2. Formidable (Racine Carrée)
Ostensibly a drunken rampage by a strung out pop star who drank too much the night before, this bizarre performance art/April Fool’s Joke played upon Europe was only one part of Stromae’s Formidable. Essentially, it’s a break up song. However, as those of you who are familiar with American pop hits these days, the break up song has been done to death. It is standard fare that has, over the years, become formulaic and devoid of the emotion that made it so meaningful.
What Stromae is able to do is string together a tale through bits and pieces as told in the voice of the one experiencing it, and the performance and it’s execution play a part in the song. It isn’t just key words and phrases like, “Don’t ever leave me”, or “We were meant to be together” and such. There is a passion in the earnestness and the honesty. Overall, he finds a way to take the old formula and make it somehow extremely original.
For this next song, we have a song that that shows the range of Stromae’s imagination breaking outside of just music.
3. Papaoutai (Racine Carrée)
While in Formidable Stromae is able to use language, deception and committed performance to craft his art, Papaoutai uses dance and choreography to tell a story. And the result is just amazing. The styles of the dance, mixed with the costumes and the set direction and artistry is just amazing in its effectiveness. Not much more I can say, just watch it for yourself.

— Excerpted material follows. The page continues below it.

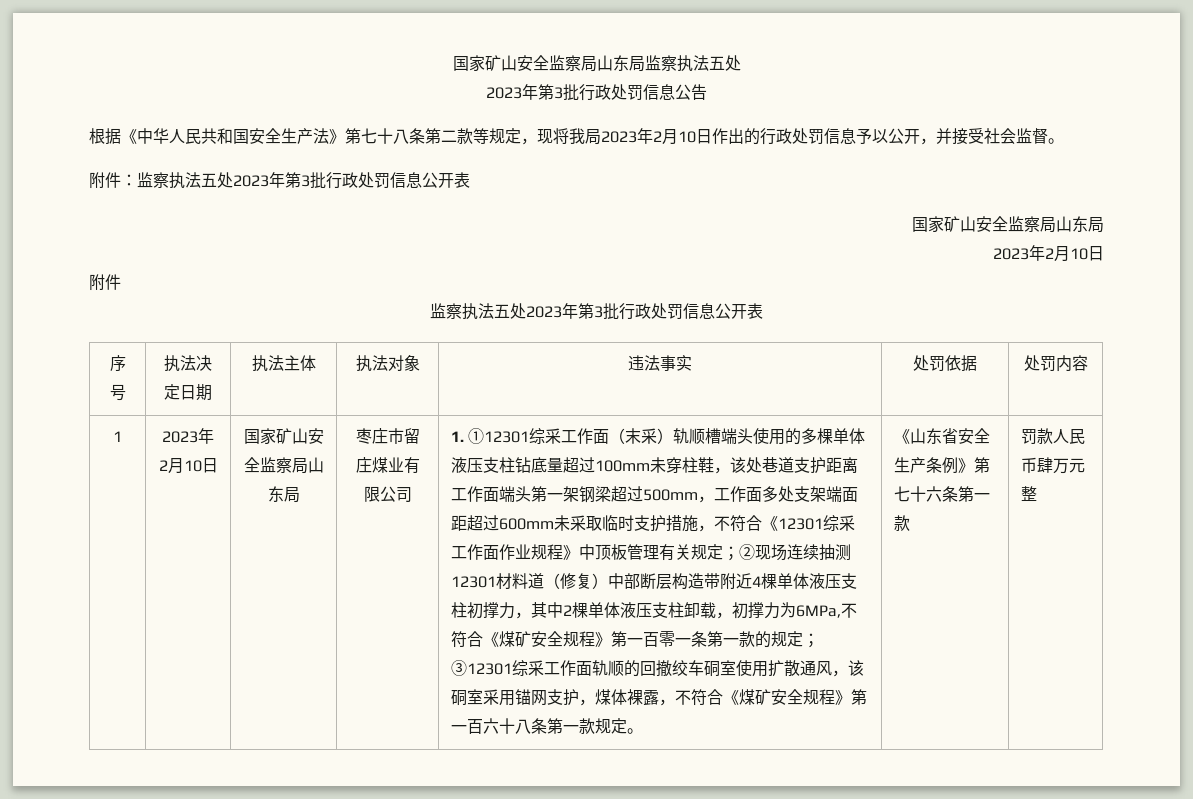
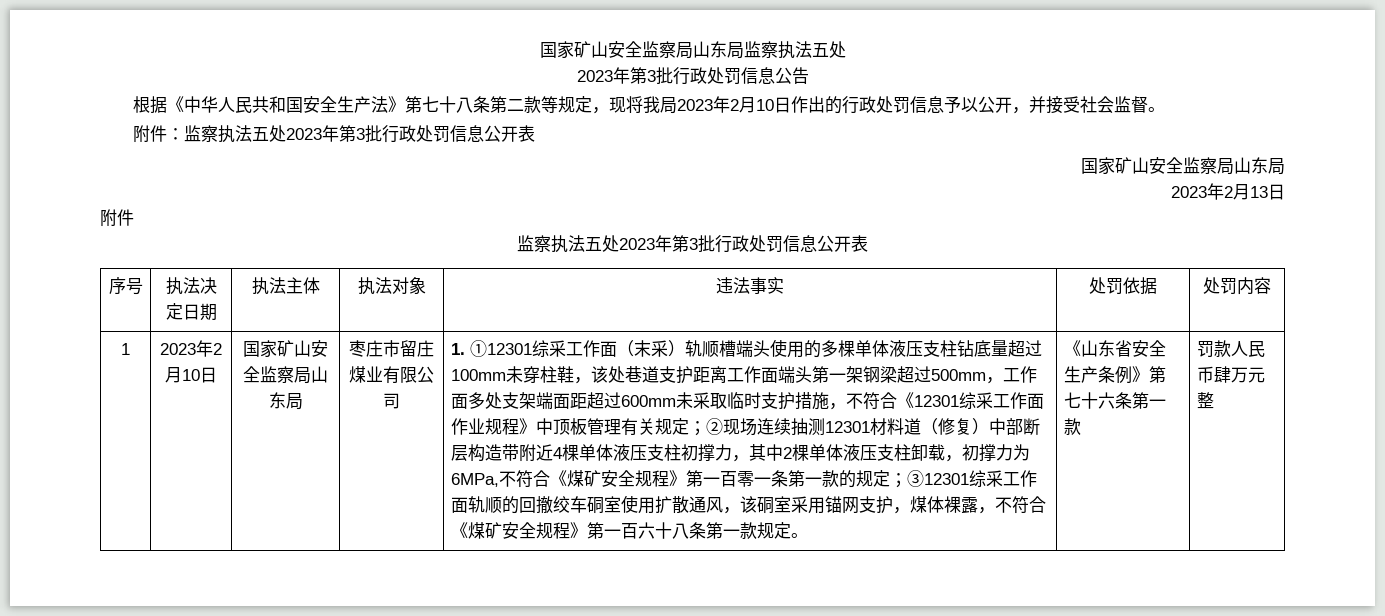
[1070,248,1088,260] 10 -> [1250,186,1268,198] 13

For the last tune, we have my favorite of Stromae’s.
4. Alors On Dance (Cheese)
Considered by many as the song that made people notice him, Alors On Dance is, like many of Stromae’s songs, actually really depressing upon inspection. Essentially, this song presents a fatalistic view of the world and life in the modern urban utopia, but wrapped in the trappings of a techno dance number. The juxtaposition is simple and amazing, and I love it.
Well, that’s all for now. I hope I’ve introduced you to some great music. Thanks for reading and have a great day.